On his campus Frank and his old quartet members break in to the old school library like they used too, very drunk of course. In a conversation with one of his guy friends, it is revealed they were close friends, brothers, possible ex-lovers?!?! I had to pick my jaw up when the friend said they fooled around a couple times.
Amongst the minor secrets revealed about him included Frank was in a quartet, Remy was his press secretary at one point and he wasn’t necessarily the honor student turned congressman.
Peter’s visit home is opened with him visiting his mother, who has brain cancer. Her attitude towards him is cold and distant yet he still tries pleasing her in every little way. Could that negligence be what turned him to drugs and alcohol? He feels defeated but is there on a mission, and that’s to get things right before his campaign begins. But he needed his people’s support. Angry town’s people yelled and argued about him not standing up for them, and losing their jobs have affected their family. They walk out, without remorse.

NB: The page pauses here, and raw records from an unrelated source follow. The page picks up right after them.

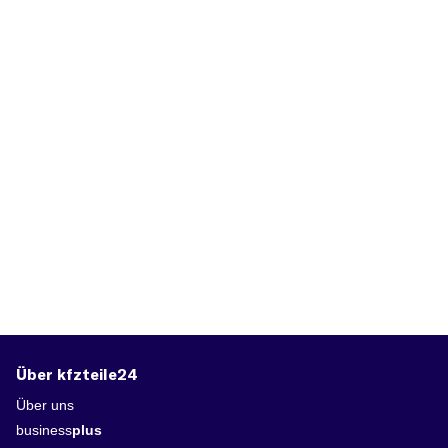
Über kfzteile24
Über uns
business
plus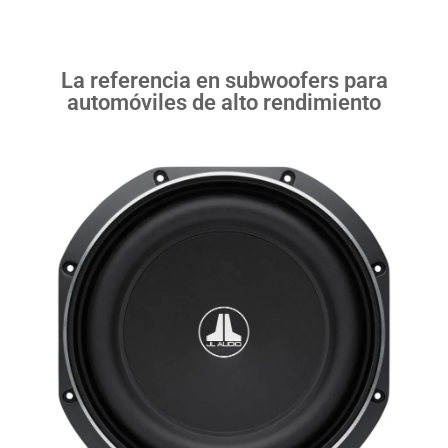
La referencia en subwoofers para
automóviles de alto rendimiento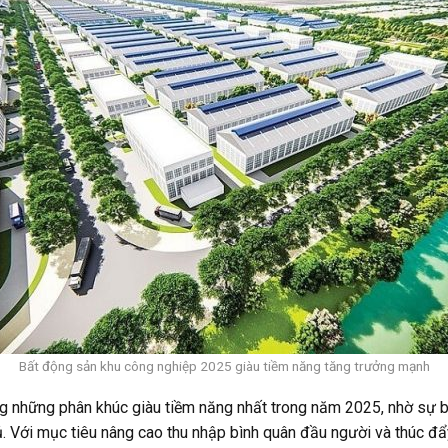
Bất động sản khu công nghiệp 2025 giàu tiềm năng tăng trưởng mạnh
g những phân khúc giàu tiềm năng nhất trong năm 2025, nhờ sự b
hủ. Với mục tiêu nâng cao thu nhập bình quân đầu người và thúc đ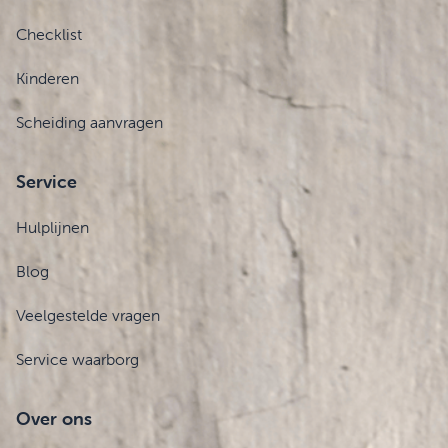
Checklist
Kinderen
Scheiding aanvragen
Service
Hulplijnen
Blog
Veelgestelde vragen
Service waarborg
Over ons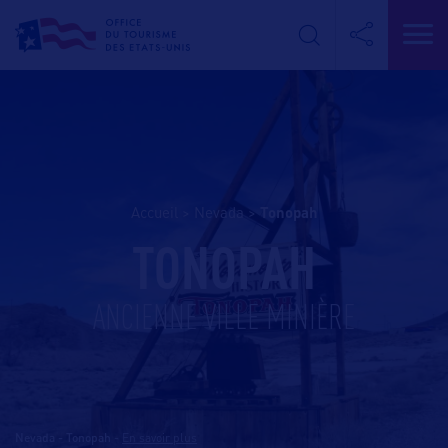
Accueil
>
Nevada
>
tonopah
TONOPAH
ANCIENNE VILLE MINIÈRE
Nevada - Tonopah
-
En savoir plus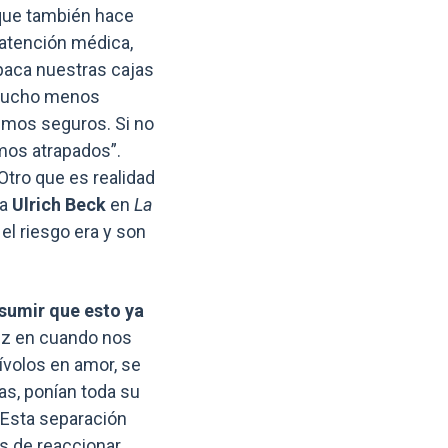
, que también hace
atención médica,
paca nuestras cajas
y mucho menos
emos seguros. Si no
mos atrapados”.
Otro que es realidad
ba
Ulrich Beck
en
La
el riesgo era y son
asumir que esto ya
ez en cuando nos
ívolos en amor, se
as, ponían toda su
. Esta separación
es de reaccionar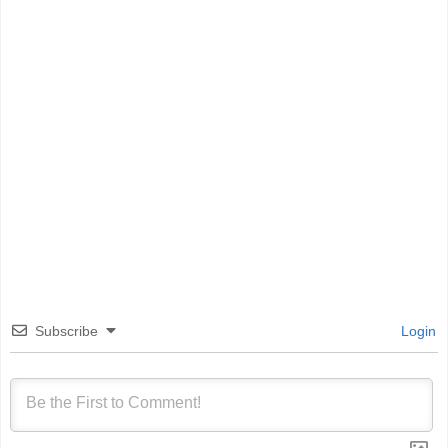
Subscribe
Login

But with the help of his old friend Paul, after their scuffle, he gets the people of the factory to come down to the bar and hear him out one more time. After a few, hesitantly, they decided to comply and give him a chance. Things were falling into place for Peter or Frank, who ever shall benefit more.
The greatest part of Episode 8 is the conversation between Peter and his mother. For the first time she showed some kind of emotion. At first a concerned mother, then spins it around to humor.
What happened to your hand?
I got into a fight?
Did you win?
Yeah, I guess I did.
That’s my Peter!
When he says fight, he more than likely is referring to the multiple fights he was facing. His mother only acknowledges her son the winner, not the son who keeps himself down and self-loathes.
I’ve noticed over the past few episodes how lighting can make a difference in what you are viewing. When Claire and Frank are in a scene together, especially in their house, the air seems really intense; the lighting seems dark and gray. But when they get around their others, Zoe and Adam, the lighting seems brighter and their personalities are so much livelier. Some times I think think they’re are more business partners than life/love partners.